=== EXERCISE REQUIREMENTS ===
A – Using the notes on starting materials and products, decide whether each statement below agrees with them. Answer yes or no for each, and quote the exact words from the notes that settle it.
(i) Working backwards is suggested when the starting material is what you need to find.
(ii) In Qu17, the Friedel-Crafts alkylation takes place ortho on the less activated ring.
(iii) In Qu18, the second step turns the cyclohexene into a cyclohexane.
B – Carry on the notes about starting materials and products from the point where they stop.

=== EXTRACT PROVIDED ===
###

STARTING MATERIALS AND PRODUCTS:

If you are trying to find the product, then you should probably just work forwards through the sequence of reactions.
If you are looking for the starting material, then working backwards is probably the best way to go....
Basically depends on the need to know and identify the reactions, this is often triggered by looking at the functional groups in the molecules.

Qu17:
Working forwards, the first step is an electrophilic aromatic substitution, specifically Friedel-Crafts alkylation  that will be para on the more electron rich (activated ring). This is followed by aromatic nitration para to the alkyl group ortho to the stronger donating group again on the more activated ring.

Qu18:
Working backwards, we have a product that is a highly substituted cyclohexane with specific stereochemistry : both are indicators of a Diels-Alder reaction. This would be consistent with the starting material shown, a good dienophile and step 1 just being "heat". We need to identify the conjugated diene. Step 2 reduces the cyclohexene to the cyclohexane. Make sure to count C atoms to get the right substitution on the diene and also the right stereochemistry.

###

=== GIVEN ENTRIES ===
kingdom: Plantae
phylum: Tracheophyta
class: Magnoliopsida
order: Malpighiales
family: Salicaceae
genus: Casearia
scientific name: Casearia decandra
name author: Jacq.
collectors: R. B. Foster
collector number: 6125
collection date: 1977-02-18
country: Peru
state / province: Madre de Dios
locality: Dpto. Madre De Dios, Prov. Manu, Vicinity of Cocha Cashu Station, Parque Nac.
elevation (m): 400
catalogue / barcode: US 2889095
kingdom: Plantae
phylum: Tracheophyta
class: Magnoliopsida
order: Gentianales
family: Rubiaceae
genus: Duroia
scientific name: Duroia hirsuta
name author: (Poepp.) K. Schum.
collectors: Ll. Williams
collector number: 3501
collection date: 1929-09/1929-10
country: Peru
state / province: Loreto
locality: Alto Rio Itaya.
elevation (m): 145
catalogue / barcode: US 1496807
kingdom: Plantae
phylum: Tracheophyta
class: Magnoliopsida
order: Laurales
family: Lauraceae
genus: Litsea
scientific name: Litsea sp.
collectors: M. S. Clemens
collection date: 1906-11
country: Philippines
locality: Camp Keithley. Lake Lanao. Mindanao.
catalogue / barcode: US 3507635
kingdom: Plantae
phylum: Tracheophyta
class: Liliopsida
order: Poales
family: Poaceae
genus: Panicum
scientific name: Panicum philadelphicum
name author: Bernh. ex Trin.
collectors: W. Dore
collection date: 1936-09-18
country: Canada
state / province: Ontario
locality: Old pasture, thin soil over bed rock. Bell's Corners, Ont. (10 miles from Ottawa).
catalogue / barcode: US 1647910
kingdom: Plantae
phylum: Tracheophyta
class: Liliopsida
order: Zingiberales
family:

###

=== EXPECTED ANSWERS ===
A –
(i) Yes: "If you are looking for the starting material, then working backwards is probably the best way to go"
(ii) No: "that will be para on the more electron rich (activated ring)"
(iii) Yes: "Step 2 reduces the cyclohexene to the cyclohexane."

B –
Qu19:
Working backwards, we have a benzoic acid that was likely formed by oxidation of a benzylic position (so an alkyl group with benzylic H) that was created via a Friedel-Crafts alkylation:

Qu20:
Working forwards, the first step is the reduction of the carbonyl groups (an aldehyde and an ester) to give 1,3-propanediol then reaction of the diol to give a cyclic ketal :

Qu21:
Working forwards, the first step is an electrophilic aromatic substitution, specifically an alkylation via a carbocation intermediate (formed via alkene protonation). This is followed by aromatic bromination para to the alkyl group.

Qu22:
Working backwards, we have a product that is a ketone formed after the normal work up of a Grignard reaction. Carbonyl systems (except for carboxylic acids) tend to give alcohols (remember that ketones are more reactive than esters so one can't stop it in the middle) while carboxylic acids undergo simple acid / base reactions. On the other hand, nitriles form ketones...

Qu23:
Working backwards.... The product is a cyclic system and a ketone. Looking at the first reaction we have a 1,3-dicarbonyl system being treated with a base which suggests the formation of an enolate from the active methylene. The ring has been formed by the double alkylation (count C atoms, think about curly arrows and connectivity). Step 2 (aq. acid / heat) has caused (a) ester hydrolysis then (b) decarboxylation of the beta-ketoacid.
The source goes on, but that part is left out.